What to work on: Turn every line of the entries below into a Markdown table with the columns Row and Line, giving each line a number and skipping blank lines. Leave the pictures out.

Data shown:

--- --- ---

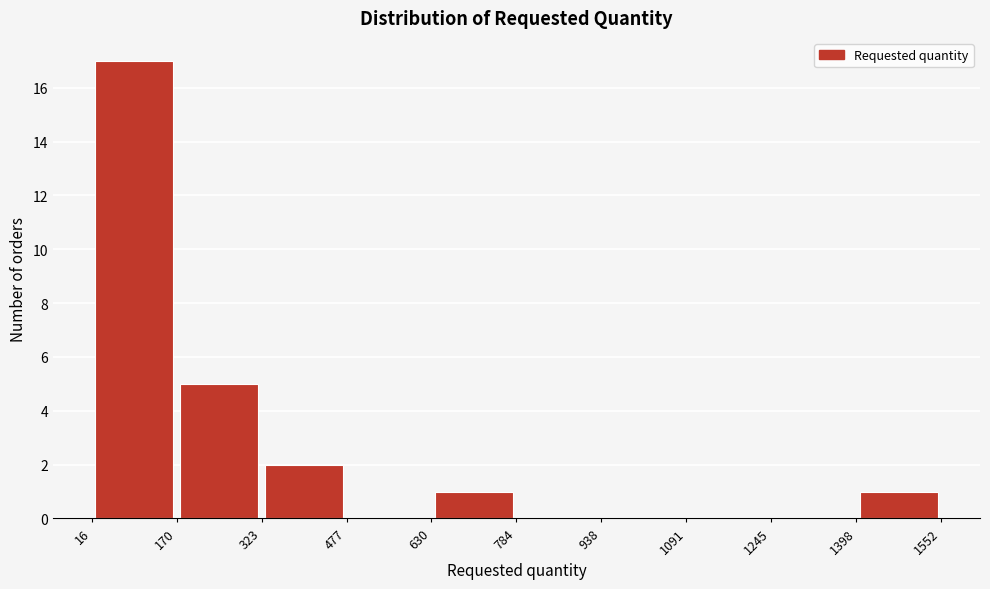

Reading left to right, list every bar in this chart as the range it spans on the x-axis followed by its height. The values are not printed on the chart, so give them approximately, as read against the axis.

16 to 170: 17
170 to 323: 5
323 to 477: 2
477 to 630: 0
630 to 784: 1
784 to 938: 0
938 to 1091: 0
1091 to 1245: 0
1245 to 1398: 0
1398 to 1552: 1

--- --- ---

Exercise output:
| Row | Line |
|---|---|
| 1 | Reading left to right, list every bar in this chart as the range it spans on the x-axis followed by its height. The values are not printed on the chart, so give them approximately, as read against the axis. |
| 2 | 16 to 170: 17 |
| 3 | 170 to 323: 5 |
| 4 | 323 to 477: 2 |
| 5 | 477 to 630: 0 |
| 6 | 630 to 784: 1 |
| 7 | 784 to 938: 0 |
| 8 | 938 to 1091: 0 |
| 9 | 1091 to 1245: 0 |
| 10 | 1245 to 1398: 0 |
| 11 | 1398 to 1552: 1 |